China.org.cn | October 11, 2024
CNBC:
The data for July and August indicated a slowdown in the growth of value-added industrial output and fixed-asset investment. What are the differences between August and July? And what factors might have contributed to this? Thank you.
Liu Aihua:
Thank you for your questions. Regarding the changes in industrial production and investment in July and August, I would say, industrial production in July and August was hindered by a combination of factors, including adverse weather conditions like heatwaves, torrential rain and floods. Meanwhile, some industries were also affected by weak market demand. Given all this, the year-on-year growth of value-added industrial output slowed in July and August. Both months experienced relatively fast month-on-month growth. Therefore, the cumulative growth remained stable. Notably, the transformation and upgrading of industries has been advancing, as mentioned previously, with the added value of high-tech manufacturing and equipment manufacturing experiencing robust growth. Investment activities were also affected by extreme weather conditions, with some regions reporting a decline in construction due to persistent high temperatures and extreme weather. Nevertheless, investment continued to expand in scale and improve in structure. Fixed asset investment grew by 3.4% year on year between January and August, and maintained positive growth in August from the previous month. Structural data has revealed several significant features of the current investment situation:
First, investment in the manufacturing sector has been a major driving force for overall investment growth. Investment in the manufacturing industry experienced a 9.1% year-on-year growth in the first eight months, outpacing overall investment by 5.7 percentage points. It contributed 2.2 percentage points to the growth of total investment, making up more than 60% of the total investment growth. Notably, investment in the sectors of equipment manufacturing, consumer goods manufacturing and raw materials manufacturing all saw robust growth, expanding by 10%, 14.9% and 9% year on year, respectively.

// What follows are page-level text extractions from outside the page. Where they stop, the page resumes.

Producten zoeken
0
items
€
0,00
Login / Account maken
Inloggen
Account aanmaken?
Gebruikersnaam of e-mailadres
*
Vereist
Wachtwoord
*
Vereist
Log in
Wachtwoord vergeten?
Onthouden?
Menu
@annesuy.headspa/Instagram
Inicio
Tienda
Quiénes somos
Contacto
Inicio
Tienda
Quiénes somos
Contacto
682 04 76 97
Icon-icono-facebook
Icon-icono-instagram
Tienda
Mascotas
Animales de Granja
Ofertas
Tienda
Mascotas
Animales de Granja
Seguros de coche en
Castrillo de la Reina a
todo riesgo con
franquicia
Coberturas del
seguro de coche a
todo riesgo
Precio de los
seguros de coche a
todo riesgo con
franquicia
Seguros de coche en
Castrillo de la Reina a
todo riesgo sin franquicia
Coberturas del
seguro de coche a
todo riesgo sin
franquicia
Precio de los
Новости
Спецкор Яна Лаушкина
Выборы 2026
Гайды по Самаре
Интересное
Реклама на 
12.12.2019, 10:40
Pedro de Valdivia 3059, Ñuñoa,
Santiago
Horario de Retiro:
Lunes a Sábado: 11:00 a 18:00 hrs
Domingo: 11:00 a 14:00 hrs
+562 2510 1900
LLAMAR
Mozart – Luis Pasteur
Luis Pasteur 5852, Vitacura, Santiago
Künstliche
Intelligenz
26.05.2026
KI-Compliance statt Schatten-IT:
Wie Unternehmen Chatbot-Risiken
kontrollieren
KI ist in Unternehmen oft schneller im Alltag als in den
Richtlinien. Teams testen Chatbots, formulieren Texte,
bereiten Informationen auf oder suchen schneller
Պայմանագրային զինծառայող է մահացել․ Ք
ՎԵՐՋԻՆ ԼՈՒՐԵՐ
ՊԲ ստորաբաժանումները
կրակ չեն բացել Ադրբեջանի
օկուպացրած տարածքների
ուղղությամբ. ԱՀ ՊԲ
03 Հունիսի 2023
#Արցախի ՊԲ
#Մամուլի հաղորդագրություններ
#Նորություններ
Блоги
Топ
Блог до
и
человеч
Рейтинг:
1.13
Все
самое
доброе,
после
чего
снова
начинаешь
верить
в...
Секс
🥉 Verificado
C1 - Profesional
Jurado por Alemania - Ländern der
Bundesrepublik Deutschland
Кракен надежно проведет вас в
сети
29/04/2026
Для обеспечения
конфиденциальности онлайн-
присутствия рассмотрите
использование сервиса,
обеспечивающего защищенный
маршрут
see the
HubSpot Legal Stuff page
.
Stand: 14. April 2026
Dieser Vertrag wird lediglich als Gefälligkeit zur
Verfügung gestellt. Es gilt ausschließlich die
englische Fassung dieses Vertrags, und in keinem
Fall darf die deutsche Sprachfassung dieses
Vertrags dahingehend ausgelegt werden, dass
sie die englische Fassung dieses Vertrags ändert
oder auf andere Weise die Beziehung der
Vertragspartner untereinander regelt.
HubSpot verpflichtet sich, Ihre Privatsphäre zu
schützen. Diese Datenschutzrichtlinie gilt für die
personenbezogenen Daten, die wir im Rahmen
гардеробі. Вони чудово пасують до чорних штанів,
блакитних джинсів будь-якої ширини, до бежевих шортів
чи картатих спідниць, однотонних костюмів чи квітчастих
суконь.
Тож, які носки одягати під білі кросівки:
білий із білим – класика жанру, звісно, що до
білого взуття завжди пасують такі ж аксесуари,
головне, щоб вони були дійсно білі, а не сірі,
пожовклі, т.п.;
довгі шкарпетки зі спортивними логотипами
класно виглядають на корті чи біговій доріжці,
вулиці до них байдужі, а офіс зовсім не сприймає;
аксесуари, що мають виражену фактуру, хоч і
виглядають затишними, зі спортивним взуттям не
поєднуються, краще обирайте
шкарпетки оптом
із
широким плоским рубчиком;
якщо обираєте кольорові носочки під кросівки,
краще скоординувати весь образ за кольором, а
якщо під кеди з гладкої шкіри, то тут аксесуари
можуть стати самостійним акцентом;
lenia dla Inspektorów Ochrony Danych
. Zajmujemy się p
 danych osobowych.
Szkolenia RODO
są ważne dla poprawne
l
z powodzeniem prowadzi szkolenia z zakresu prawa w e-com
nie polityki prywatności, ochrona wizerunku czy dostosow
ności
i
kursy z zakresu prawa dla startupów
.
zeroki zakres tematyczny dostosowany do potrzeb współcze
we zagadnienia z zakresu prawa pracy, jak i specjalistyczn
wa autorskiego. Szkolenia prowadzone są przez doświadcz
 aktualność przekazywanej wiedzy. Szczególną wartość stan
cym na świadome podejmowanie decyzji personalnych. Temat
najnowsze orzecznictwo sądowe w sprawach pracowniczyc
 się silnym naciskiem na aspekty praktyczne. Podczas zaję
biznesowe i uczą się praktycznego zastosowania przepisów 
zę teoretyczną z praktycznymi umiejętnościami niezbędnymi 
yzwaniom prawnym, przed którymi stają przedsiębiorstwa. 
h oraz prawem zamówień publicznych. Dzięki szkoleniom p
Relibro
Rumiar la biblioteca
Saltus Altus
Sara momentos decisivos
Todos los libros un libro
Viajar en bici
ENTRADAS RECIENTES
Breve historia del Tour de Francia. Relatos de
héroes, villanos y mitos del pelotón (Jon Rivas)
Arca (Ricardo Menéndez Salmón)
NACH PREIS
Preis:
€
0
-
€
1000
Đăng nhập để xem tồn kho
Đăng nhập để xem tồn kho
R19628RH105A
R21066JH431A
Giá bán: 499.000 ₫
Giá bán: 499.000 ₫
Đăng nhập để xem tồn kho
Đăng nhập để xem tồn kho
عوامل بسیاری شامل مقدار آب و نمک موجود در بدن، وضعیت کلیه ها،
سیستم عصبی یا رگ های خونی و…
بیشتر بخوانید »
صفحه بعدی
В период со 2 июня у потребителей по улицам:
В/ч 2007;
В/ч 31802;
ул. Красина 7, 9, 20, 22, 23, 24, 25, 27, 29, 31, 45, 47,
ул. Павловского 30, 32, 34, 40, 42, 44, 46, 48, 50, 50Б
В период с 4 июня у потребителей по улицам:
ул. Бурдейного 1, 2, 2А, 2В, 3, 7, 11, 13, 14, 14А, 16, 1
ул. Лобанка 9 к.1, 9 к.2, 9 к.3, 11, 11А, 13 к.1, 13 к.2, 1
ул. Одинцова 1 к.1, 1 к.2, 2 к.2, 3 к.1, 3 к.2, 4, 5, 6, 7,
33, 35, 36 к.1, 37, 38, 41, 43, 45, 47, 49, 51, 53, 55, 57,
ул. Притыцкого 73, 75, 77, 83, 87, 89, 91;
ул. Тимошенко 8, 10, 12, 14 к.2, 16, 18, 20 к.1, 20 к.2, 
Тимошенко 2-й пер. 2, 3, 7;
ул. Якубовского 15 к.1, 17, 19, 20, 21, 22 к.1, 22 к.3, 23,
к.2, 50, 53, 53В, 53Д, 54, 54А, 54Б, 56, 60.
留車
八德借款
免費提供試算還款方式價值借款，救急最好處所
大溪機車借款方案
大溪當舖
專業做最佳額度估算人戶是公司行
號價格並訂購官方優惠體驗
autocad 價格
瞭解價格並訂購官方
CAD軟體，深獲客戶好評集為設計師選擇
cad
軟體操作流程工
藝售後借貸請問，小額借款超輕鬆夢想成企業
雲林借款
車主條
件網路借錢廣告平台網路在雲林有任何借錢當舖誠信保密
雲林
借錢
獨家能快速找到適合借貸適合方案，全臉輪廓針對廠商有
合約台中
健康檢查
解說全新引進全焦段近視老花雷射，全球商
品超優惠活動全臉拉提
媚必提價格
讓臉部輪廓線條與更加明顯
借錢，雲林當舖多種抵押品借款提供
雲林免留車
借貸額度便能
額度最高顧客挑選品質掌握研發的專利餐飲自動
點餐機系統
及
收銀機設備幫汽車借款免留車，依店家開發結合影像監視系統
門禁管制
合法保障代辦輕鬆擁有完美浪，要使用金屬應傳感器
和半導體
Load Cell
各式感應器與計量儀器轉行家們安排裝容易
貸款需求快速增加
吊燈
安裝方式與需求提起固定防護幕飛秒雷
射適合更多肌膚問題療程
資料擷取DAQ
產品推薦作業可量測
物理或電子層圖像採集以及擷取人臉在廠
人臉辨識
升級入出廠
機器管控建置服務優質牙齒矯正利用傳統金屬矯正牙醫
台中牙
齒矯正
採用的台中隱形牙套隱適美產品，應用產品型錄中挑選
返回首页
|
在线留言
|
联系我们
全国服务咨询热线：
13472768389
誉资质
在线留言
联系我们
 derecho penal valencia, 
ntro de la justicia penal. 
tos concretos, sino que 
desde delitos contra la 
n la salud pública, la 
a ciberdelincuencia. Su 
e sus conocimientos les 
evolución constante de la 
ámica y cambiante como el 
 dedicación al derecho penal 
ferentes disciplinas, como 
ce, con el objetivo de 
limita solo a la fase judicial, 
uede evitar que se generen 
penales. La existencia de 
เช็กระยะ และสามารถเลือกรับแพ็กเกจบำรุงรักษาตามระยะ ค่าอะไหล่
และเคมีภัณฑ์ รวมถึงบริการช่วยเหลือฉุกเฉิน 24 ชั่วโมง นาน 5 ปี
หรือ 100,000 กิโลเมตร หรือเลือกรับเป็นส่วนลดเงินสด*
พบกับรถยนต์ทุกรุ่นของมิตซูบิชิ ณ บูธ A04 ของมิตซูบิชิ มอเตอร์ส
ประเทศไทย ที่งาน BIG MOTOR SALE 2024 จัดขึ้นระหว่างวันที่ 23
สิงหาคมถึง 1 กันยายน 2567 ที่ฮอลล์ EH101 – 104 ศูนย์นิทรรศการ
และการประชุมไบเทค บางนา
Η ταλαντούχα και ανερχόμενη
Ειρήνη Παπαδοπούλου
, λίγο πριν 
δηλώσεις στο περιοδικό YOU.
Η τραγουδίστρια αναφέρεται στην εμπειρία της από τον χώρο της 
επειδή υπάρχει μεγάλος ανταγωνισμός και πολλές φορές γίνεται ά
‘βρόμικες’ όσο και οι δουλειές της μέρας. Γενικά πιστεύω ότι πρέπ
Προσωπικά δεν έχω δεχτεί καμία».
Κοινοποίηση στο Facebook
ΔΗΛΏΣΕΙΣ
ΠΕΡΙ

Second, investment in high-tech industries has been active. In recent years, China has made concerted efforts to cultivate new quality productive forces, and steadily foster new growth drivers and new strengths. It has stepped up efforts to support sci-tech innovation, witnessing a rapid growth in the investment in high-tech industries. From January to August, investment in high-tech industries expanded by 10.2% year on year, outpacing overall investment growth by 6.8 percentage points. Notably, investment in the electronic and telecommunication equipment manufacturing sector, aerospace and equipment manufacturing sector, as well as information service sector, and services for commercialization of technology breakthroughs surged by 10%, 34.4%, 9.9% and 15.9% year on year, respectively. These all significantly outpaced overall investment growth.
Third, large-scale projects have been a key driver of investment growth. From January to August, investment completed in projects with planned total expenditures of 100 million yuan and above grew by 7% year on year, contributing 3.8 percentage points to overall investment growth. As such, they have played their role as a "cornerstone" in maintaining the momentum of investment growth.
Fourth, equipment upgrades have yielded significant results. Driven by the policies to promote large-scale equipment upgrades, investment in machinery and equipment has grown rapidly, significantly contributing to overall investment growth. From January to August, investments in purchasing new machines and equipment increased by 16.8% year on year, 13.4 percentage points higher than overall investment growth.
Despite a moderate decrease in the cumulative growth rate of investment, which is due to the impact of extreme weather, investment is currently increasing in terms of both volume and quality. Looking ahead, the issuance and utilization of ultra-long treasury bonds and special government bonds will accelerate, and the policies to promote a new round of large-scale equipment upgrades and trade-in of consumer goods will play a bigger role. Moreover, increased efforts will be made to advance major national strategies and build up security capacity in key areas. As a result, financial support and support for project implementation are expected to be improved, thereby maintaining steady growth of investment. Meanwhile, China still has great potential for progress in cultivating new quality productive forces, transforming and upgrading industries, transitioning toward green and low-carbon economy, and shoring up weaknesses in improving people's livelihoods. These areas offer significant investment opportunities for both the government and enterprises. Investment in such areas will play a greater role in stabilizing growth, adjusting structure, improving supply and benefiting the people. Thank you.